The world’s eighth-biggest economy will expand at a 0.6 percent pace this year and next, the slowest since the last recession in 1991-92, the Bank of Canada said Oct. 23. Central bankers cited slower homebuilding and a slump in exports to the U.S., Canada’s main foreign market. Deputy Governor Pierre Duguay said Nov. 27 that policy makers will likely need to cut the benchmark interest rate again to boost economic growth.
“Overall, not terrible numbers, but within them, signs of a negative quarter ahead as business will pare inventories in face of slowing demand,” Avery Shenfeld, an economist with CIBC World Markets, said in a note to clients.
The Canadian dollar dropped 0.6 percent to C$1.2474 per U.S. dollar at 8:51 a.m. in Toronto from C$1.2399 on Nov. 28. One Canadian dollar buys 80.17 U.S. cents.
Rate Decision
Most economists in a Bloomberg survey conducted Nov. 6-12 said the bank will ease by a quarter of a point at its next meeting on Dec. 9. The benchmark rate hasn’t been below 2 percent since 1960 when it was based on treasury yields rather than policy moves.
Government spending increased 0.1 percent in the third quarter from a 1 percent gain in the previous three months.
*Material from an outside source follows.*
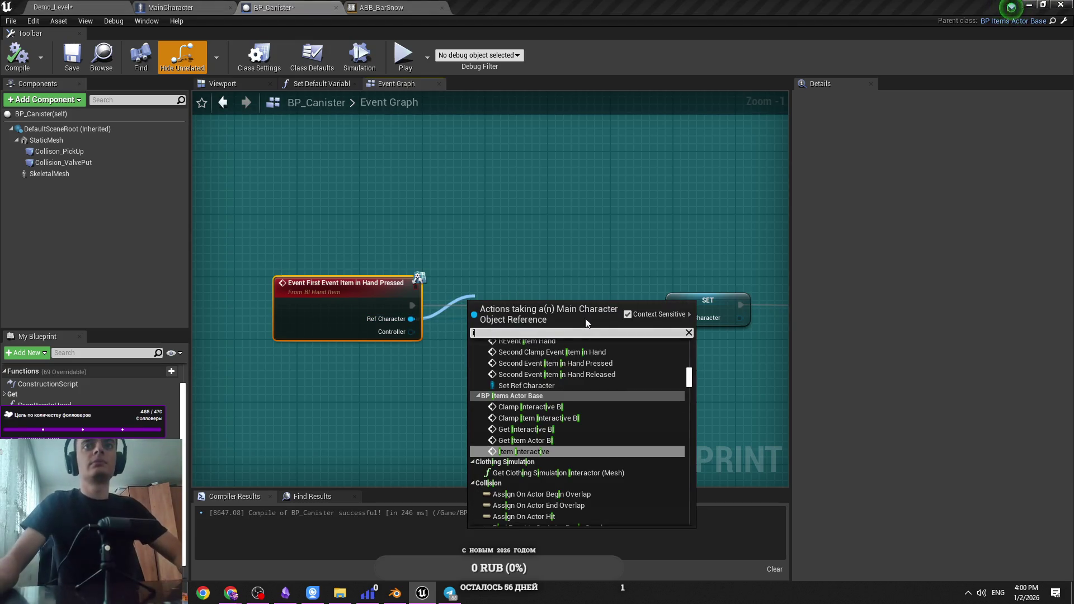
key("BackSpace")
Company profits expanded 5.7 percent, led by non-financial businesses.
Growth in household expenditures slowed for a third straight three-month period to 0.2 percent, the weakest since the fourth quarter of 2003, as people bought fewer cars, Statistics Canada said.
Exports fell 1.4 percent in the third quarter, the fifth straight decline, as weak U.S. demand pared shipments of cars, energy and agricultural products. Imports fell 1.6 percent.
On a monthly basis, the economy grew 0.1 percent in September, slower than economists’ median prediction of 0.2 percent, after shrinking 0.5 percent in August. The economy’s rebound was led by wholesalers’ 1.6 percent gain and retailers’ 0.4 percent rise, the fifth in six months. Sawmills and oil producers declined.
Cars, Lumber
The economy will be crimped over the next year by sluggish shipments of cars and lumber to the U.S., and as lower prices for exported commodities such as oil and wheat erode revenue. Finance Minister Jim Flaherty reduced his economic growth projections for the next two years on Nov. 27, predicting an expansion of 0.6 percent this year and 0.3 percent in 2009.
In his 2008 budget, released Feb. 26, he had predicted growth of 1.7 percent this year and 2.4 percent in 2009.